## Job
Return each line below that contains the string "cover". Matching is case-sensitive.

## Dataset rows
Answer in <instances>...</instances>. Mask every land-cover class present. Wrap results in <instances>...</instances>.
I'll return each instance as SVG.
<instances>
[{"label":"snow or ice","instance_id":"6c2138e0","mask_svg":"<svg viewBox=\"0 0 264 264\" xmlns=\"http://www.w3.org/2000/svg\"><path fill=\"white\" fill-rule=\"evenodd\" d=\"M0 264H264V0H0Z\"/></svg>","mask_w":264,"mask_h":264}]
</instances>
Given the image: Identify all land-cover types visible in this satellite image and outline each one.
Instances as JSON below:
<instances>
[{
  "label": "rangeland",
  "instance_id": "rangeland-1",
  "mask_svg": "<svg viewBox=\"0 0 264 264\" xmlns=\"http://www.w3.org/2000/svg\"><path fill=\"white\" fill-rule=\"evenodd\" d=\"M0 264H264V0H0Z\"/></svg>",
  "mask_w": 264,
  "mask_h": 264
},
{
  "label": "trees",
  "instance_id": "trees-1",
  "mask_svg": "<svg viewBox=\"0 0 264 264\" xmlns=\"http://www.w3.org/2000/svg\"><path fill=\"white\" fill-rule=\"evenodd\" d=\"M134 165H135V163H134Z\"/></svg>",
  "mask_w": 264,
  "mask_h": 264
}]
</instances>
--
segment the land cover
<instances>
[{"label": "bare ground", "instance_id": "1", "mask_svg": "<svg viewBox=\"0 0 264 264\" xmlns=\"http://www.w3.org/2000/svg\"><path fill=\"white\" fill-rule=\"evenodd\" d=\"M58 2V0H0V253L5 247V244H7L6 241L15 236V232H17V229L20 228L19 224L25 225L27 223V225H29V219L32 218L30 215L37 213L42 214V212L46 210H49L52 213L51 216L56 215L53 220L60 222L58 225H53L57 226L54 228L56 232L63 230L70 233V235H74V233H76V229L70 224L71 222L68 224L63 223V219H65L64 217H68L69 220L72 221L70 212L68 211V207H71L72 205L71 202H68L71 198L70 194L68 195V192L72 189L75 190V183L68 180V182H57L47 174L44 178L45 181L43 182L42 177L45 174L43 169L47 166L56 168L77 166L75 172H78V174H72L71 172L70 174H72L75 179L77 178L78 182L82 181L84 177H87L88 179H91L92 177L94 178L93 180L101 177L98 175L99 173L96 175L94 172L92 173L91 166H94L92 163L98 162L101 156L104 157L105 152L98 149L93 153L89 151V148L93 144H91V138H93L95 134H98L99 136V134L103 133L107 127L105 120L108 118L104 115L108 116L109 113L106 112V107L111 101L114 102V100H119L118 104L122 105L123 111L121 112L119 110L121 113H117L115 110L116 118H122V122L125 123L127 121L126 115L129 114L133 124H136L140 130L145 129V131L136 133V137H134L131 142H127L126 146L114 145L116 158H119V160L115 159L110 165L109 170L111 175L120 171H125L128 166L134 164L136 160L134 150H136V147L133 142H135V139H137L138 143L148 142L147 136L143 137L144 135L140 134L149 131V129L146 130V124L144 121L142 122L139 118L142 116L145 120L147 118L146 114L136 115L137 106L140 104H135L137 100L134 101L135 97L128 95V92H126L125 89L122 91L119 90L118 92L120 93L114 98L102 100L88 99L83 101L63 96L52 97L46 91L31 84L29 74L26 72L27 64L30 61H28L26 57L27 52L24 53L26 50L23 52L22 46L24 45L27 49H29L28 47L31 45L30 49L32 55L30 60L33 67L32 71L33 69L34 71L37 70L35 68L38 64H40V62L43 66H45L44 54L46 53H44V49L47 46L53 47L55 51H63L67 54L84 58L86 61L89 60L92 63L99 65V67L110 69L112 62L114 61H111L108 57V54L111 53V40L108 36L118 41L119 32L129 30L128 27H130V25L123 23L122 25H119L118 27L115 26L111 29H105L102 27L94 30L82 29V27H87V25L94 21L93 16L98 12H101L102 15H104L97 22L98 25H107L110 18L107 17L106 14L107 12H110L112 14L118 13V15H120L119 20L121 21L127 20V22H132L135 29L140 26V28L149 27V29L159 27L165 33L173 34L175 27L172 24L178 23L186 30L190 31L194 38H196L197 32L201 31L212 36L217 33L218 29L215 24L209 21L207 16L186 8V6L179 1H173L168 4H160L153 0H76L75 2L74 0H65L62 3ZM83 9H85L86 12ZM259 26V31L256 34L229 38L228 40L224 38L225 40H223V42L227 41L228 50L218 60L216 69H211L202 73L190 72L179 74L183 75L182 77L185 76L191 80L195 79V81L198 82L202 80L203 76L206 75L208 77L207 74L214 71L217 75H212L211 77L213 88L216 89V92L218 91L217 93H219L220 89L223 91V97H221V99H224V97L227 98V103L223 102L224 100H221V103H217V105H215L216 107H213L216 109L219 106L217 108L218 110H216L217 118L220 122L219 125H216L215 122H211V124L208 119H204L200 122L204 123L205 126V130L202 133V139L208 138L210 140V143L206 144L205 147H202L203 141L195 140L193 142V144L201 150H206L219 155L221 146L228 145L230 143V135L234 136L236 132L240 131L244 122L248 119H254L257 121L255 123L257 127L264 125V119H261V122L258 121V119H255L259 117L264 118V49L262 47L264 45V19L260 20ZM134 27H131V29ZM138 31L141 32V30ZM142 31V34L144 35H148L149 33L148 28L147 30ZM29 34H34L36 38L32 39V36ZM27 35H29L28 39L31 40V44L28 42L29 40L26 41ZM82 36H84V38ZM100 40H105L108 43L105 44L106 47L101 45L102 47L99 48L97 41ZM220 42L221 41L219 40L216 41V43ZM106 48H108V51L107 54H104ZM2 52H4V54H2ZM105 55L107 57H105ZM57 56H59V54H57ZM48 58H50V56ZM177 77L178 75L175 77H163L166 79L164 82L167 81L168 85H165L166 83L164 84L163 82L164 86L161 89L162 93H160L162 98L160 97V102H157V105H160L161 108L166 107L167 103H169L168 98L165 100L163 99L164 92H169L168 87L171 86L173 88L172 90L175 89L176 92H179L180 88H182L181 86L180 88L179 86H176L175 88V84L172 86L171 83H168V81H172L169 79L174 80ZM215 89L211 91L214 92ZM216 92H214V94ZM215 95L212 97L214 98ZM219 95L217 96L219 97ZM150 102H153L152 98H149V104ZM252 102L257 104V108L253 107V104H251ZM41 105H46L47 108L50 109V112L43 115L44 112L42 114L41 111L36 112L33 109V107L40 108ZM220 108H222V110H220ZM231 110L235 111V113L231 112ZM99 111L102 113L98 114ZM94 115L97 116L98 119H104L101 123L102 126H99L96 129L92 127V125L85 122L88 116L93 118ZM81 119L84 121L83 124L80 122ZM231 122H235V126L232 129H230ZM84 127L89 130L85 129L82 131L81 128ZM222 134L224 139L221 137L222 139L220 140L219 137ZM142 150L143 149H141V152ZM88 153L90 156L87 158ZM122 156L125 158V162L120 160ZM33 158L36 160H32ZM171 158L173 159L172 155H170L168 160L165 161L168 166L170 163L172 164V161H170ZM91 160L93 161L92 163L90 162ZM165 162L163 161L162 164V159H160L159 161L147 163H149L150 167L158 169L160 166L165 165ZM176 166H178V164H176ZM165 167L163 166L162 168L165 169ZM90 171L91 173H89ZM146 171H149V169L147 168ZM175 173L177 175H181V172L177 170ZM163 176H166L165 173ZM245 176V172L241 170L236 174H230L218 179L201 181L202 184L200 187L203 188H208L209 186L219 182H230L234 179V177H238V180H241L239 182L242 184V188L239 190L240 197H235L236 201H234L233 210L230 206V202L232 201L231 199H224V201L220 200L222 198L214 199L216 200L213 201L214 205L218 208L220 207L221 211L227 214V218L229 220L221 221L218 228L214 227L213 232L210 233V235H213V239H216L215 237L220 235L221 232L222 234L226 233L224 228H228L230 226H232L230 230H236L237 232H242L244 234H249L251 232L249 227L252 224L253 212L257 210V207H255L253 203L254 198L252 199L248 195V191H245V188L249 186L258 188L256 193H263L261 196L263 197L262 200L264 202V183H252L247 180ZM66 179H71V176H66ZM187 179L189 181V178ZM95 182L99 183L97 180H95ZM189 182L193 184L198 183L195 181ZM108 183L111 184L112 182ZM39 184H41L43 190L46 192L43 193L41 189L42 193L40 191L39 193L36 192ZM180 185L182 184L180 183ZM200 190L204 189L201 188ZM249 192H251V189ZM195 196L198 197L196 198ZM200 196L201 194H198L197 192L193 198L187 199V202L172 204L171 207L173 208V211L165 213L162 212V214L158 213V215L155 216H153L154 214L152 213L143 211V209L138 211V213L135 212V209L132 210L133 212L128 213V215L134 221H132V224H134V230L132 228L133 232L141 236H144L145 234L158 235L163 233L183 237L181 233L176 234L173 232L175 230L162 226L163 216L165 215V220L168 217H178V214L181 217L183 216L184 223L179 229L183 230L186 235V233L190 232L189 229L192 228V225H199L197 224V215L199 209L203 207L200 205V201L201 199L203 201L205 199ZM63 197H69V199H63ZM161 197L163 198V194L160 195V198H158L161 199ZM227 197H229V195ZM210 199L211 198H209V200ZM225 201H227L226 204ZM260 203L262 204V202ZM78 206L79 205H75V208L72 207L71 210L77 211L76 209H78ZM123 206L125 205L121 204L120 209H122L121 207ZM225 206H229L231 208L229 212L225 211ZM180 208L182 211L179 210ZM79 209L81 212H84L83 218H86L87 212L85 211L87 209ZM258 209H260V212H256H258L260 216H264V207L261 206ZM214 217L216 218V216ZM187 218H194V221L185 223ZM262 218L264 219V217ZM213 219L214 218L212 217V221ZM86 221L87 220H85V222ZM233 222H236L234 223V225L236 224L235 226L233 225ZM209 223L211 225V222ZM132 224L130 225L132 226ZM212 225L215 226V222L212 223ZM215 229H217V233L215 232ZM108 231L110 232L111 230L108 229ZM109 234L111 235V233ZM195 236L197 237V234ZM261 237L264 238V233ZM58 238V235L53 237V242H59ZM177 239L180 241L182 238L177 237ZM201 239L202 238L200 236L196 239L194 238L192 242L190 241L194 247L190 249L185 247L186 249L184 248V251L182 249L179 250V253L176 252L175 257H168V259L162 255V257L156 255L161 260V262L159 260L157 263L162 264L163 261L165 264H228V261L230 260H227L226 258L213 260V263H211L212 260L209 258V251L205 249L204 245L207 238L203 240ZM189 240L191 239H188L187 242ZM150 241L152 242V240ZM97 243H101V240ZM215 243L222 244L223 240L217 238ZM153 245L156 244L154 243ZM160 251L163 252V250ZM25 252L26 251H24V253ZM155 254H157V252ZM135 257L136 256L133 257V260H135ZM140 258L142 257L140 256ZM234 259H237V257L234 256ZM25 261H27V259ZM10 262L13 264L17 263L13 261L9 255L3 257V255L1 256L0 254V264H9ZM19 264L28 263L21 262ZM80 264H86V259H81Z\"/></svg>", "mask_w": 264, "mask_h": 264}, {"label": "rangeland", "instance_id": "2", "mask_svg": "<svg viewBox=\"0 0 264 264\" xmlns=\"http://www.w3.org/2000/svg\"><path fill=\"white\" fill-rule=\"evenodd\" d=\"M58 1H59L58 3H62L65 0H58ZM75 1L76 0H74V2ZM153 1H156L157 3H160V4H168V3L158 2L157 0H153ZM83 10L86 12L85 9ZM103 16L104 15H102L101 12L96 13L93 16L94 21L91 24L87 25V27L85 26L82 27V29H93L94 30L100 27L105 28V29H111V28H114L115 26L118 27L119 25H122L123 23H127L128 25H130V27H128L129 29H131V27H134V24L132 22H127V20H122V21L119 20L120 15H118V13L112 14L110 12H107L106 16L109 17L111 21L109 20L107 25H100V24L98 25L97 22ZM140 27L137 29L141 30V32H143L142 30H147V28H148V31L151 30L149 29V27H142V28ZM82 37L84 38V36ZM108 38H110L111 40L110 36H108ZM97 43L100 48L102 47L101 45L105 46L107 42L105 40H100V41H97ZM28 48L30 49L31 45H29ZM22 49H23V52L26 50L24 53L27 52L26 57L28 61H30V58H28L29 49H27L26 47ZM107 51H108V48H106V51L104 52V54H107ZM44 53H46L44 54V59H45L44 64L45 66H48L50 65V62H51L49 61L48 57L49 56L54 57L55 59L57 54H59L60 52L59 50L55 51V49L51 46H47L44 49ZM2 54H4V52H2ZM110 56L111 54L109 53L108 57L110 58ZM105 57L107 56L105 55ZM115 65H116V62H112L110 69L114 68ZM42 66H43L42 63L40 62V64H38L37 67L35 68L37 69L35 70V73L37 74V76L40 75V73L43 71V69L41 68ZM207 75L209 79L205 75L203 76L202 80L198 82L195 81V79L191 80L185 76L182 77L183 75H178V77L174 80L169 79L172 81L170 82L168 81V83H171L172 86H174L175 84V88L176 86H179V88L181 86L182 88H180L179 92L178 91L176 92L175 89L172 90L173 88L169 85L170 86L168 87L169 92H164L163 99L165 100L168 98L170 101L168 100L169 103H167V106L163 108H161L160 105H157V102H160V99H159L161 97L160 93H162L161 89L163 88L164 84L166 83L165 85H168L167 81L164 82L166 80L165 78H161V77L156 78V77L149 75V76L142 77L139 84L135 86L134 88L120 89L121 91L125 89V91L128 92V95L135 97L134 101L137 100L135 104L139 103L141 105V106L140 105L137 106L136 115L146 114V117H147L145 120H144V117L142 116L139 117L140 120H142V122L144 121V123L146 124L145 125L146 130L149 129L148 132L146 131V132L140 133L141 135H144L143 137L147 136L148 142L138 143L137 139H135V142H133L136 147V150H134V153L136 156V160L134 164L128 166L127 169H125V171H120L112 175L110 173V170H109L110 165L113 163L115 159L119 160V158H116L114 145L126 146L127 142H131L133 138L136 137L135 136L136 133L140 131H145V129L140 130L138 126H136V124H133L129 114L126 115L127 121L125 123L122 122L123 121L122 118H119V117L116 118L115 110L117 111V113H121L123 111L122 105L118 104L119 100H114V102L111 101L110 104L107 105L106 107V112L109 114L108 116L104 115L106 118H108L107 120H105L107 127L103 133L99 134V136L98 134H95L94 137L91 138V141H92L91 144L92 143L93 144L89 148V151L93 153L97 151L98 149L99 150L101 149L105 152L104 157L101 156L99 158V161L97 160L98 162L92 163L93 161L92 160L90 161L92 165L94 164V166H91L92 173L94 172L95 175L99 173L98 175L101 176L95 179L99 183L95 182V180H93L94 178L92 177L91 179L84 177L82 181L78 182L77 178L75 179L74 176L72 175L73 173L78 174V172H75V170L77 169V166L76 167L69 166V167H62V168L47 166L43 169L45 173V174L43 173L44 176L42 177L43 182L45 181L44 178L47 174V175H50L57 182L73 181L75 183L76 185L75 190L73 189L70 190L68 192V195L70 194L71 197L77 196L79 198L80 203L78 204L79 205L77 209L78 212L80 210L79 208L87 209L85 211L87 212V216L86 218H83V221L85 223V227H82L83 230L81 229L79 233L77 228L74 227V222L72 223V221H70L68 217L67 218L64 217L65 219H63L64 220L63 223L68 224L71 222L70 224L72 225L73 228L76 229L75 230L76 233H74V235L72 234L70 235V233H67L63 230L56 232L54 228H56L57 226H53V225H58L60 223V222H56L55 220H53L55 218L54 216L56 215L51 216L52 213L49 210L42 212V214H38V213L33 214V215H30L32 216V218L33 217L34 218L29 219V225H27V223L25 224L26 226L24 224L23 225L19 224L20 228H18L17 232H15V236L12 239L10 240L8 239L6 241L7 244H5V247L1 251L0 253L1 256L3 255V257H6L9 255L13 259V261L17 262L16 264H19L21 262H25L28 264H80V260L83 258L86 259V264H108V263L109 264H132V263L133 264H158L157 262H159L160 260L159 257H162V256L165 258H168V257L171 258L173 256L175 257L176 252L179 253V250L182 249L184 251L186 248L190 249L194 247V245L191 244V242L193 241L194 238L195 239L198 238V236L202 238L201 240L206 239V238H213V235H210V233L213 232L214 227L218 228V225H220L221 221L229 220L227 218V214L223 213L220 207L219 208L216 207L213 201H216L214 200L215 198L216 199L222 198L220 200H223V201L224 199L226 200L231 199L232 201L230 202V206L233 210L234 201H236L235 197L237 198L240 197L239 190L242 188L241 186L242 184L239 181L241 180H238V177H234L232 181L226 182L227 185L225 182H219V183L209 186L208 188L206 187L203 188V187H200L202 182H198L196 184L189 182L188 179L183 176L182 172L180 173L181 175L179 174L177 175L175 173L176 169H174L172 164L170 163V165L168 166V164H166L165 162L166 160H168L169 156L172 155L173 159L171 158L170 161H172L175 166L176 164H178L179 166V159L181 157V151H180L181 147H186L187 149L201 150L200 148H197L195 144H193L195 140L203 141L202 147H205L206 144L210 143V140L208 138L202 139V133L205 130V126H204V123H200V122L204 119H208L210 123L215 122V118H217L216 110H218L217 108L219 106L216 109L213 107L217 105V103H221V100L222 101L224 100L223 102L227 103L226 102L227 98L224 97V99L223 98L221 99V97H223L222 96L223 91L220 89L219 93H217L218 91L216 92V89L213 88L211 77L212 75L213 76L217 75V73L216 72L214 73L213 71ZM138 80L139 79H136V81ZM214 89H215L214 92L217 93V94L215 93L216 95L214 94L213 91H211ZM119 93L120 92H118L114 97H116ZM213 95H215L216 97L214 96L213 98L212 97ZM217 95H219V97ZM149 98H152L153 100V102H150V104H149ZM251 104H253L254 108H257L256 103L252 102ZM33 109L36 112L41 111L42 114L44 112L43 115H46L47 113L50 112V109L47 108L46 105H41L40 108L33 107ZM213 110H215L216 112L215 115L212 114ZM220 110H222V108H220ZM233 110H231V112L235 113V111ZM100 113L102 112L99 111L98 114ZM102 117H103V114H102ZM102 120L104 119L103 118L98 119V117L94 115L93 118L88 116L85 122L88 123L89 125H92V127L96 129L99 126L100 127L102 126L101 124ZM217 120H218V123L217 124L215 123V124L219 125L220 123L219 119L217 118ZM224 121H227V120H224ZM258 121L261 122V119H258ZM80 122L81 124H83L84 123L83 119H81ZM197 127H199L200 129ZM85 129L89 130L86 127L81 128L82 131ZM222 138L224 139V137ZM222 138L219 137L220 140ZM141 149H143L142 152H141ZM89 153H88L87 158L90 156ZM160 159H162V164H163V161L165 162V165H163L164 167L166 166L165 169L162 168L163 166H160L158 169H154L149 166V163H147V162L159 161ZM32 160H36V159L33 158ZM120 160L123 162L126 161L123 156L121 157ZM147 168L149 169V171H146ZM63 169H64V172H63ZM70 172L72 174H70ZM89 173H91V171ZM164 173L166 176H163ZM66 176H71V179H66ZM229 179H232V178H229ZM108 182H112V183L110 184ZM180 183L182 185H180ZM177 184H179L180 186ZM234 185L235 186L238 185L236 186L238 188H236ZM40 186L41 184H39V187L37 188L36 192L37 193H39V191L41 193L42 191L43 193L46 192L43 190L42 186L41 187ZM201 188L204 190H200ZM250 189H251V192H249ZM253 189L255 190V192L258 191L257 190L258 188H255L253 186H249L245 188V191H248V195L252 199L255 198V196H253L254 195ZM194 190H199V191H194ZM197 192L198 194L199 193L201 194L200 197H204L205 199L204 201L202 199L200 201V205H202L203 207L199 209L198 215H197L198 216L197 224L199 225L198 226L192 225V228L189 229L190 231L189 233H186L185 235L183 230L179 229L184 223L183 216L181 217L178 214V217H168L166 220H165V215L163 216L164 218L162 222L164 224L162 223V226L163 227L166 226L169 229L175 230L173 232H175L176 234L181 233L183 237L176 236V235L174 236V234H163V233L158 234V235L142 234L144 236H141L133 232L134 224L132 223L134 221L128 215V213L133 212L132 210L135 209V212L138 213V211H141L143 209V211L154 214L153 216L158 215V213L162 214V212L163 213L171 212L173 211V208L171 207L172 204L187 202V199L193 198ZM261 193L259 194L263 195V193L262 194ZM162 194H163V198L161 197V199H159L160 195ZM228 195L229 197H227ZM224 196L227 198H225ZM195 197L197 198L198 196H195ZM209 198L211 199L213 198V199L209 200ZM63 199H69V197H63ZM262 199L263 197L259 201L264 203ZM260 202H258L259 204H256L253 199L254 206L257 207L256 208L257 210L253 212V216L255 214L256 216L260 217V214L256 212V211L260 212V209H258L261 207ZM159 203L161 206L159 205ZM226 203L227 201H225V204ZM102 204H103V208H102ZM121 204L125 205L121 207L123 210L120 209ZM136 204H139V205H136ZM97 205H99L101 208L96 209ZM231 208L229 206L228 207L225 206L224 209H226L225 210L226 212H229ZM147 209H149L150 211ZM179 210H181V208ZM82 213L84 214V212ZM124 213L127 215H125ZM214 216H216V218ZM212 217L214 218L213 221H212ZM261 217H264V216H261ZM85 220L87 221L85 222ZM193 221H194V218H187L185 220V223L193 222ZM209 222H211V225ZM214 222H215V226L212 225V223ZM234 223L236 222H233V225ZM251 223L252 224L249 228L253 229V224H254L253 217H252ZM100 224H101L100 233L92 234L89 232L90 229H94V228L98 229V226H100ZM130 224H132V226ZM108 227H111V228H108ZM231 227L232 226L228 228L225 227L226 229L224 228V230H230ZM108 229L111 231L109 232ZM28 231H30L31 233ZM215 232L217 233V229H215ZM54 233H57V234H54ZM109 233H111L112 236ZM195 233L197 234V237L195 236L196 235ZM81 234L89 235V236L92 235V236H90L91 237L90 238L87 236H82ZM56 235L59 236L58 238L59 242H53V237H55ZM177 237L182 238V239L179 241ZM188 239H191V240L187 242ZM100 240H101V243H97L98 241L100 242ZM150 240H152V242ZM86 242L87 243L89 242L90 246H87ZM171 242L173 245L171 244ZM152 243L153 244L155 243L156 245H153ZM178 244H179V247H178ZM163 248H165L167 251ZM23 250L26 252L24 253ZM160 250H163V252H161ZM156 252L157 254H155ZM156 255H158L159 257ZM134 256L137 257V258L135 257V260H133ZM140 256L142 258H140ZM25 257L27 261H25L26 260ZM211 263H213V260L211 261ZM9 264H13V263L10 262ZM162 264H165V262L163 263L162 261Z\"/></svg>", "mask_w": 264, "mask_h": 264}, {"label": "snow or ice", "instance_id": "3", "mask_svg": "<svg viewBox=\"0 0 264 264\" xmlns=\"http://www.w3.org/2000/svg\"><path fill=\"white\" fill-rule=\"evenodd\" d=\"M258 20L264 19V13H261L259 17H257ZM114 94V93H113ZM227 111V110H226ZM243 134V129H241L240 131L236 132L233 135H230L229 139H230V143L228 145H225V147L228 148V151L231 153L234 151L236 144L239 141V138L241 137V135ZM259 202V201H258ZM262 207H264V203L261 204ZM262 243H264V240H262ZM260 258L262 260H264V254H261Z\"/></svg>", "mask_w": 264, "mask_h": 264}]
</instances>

## Result
Answer in <instances>...</instances>. Mask every land-cover class present. Wrap results in <instances>...</instances>.
Given the image: Identify all land-cover types visible in this satellite image and outline each one.
segment the land cover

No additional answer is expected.